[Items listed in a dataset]
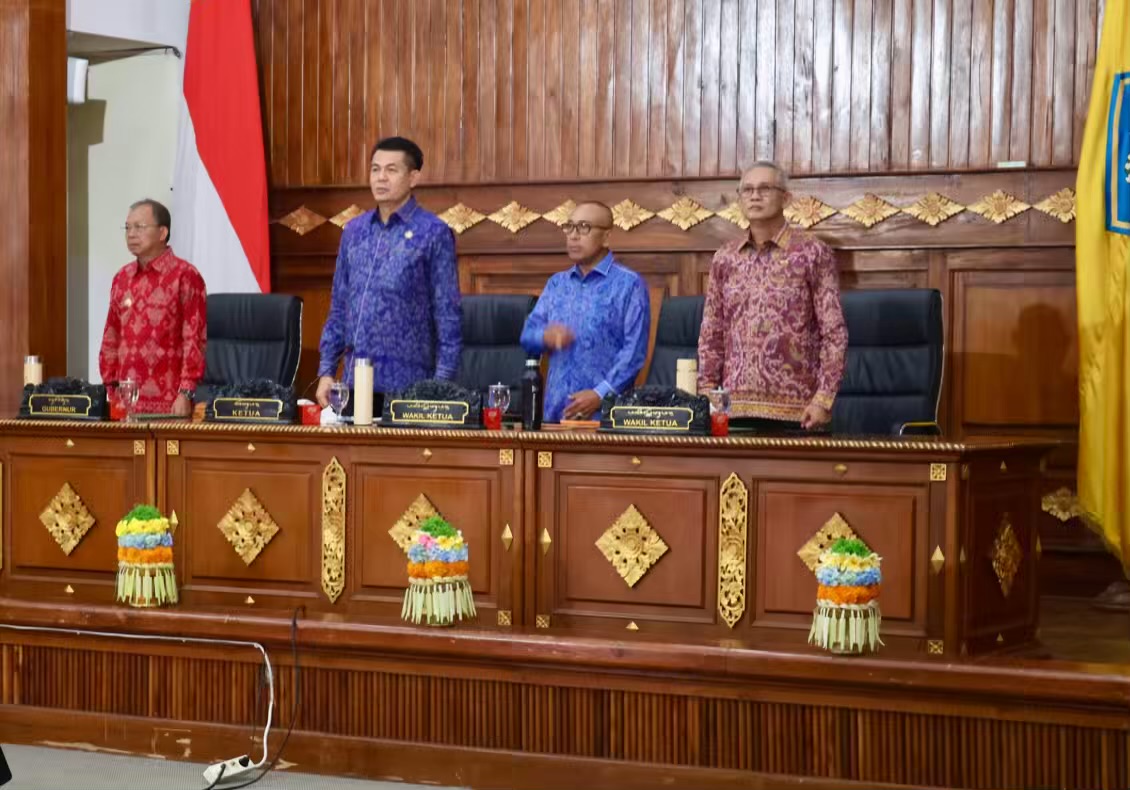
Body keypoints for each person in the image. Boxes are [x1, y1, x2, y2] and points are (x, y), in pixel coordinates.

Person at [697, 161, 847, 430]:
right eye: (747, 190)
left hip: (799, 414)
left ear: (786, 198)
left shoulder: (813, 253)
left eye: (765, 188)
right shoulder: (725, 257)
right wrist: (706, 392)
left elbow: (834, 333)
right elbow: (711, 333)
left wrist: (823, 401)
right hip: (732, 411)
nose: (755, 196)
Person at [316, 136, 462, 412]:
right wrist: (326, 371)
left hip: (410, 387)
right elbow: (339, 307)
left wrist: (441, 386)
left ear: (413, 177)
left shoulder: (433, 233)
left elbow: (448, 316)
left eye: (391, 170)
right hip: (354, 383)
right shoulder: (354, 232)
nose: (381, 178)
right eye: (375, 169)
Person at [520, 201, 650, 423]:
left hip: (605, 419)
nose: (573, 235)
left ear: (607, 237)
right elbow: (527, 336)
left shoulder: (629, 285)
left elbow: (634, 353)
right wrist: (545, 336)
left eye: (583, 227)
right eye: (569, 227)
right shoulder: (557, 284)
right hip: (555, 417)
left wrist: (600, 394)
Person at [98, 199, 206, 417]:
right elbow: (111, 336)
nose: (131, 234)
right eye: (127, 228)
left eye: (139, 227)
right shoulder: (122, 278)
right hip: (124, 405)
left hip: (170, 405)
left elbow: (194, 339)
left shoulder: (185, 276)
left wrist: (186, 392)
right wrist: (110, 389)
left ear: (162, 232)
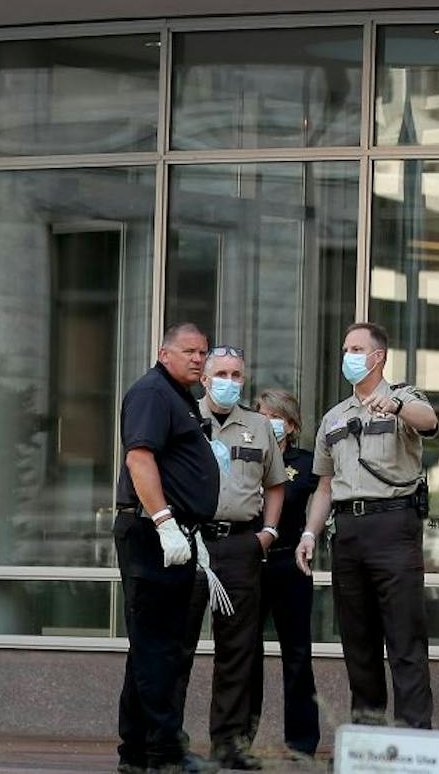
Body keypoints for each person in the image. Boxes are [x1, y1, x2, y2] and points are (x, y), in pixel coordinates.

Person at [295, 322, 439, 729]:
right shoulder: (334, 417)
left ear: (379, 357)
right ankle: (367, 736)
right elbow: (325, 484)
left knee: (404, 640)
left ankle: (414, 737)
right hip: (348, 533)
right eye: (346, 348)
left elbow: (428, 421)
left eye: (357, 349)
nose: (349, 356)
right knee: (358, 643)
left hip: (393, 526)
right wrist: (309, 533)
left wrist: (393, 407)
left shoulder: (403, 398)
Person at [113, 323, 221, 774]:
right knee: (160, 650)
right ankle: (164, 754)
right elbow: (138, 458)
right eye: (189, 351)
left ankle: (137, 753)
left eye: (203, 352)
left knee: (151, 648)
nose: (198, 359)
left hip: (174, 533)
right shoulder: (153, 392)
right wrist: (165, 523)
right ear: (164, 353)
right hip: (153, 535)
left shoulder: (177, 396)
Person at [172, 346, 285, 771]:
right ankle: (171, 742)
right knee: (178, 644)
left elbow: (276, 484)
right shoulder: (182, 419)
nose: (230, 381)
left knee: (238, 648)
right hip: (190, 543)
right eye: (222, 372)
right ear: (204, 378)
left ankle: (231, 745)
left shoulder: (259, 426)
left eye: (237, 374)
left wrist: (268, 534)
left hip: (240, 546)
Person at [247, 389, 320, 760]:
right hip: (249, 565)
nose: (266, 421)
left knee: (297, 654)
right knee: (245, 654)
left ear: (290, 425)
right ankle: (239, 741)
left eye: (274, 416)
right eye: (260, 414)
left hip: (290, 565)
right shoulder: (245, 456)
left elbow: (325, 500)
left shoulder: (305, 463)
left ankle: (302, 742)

AIM OF THE EXERCISE =>
Copy out each line carrying the string "ankle" from the data.

SOLUTION BELOW =>
right ankle: (367, 736)
left ankle: (414, 737)
right ankle: (164, 754)
left ankle: (137, 753)
right ankle: (171, 742)
left ankle: (231, 745)
right ankle: (239, 741)
left ankle: (302, 742)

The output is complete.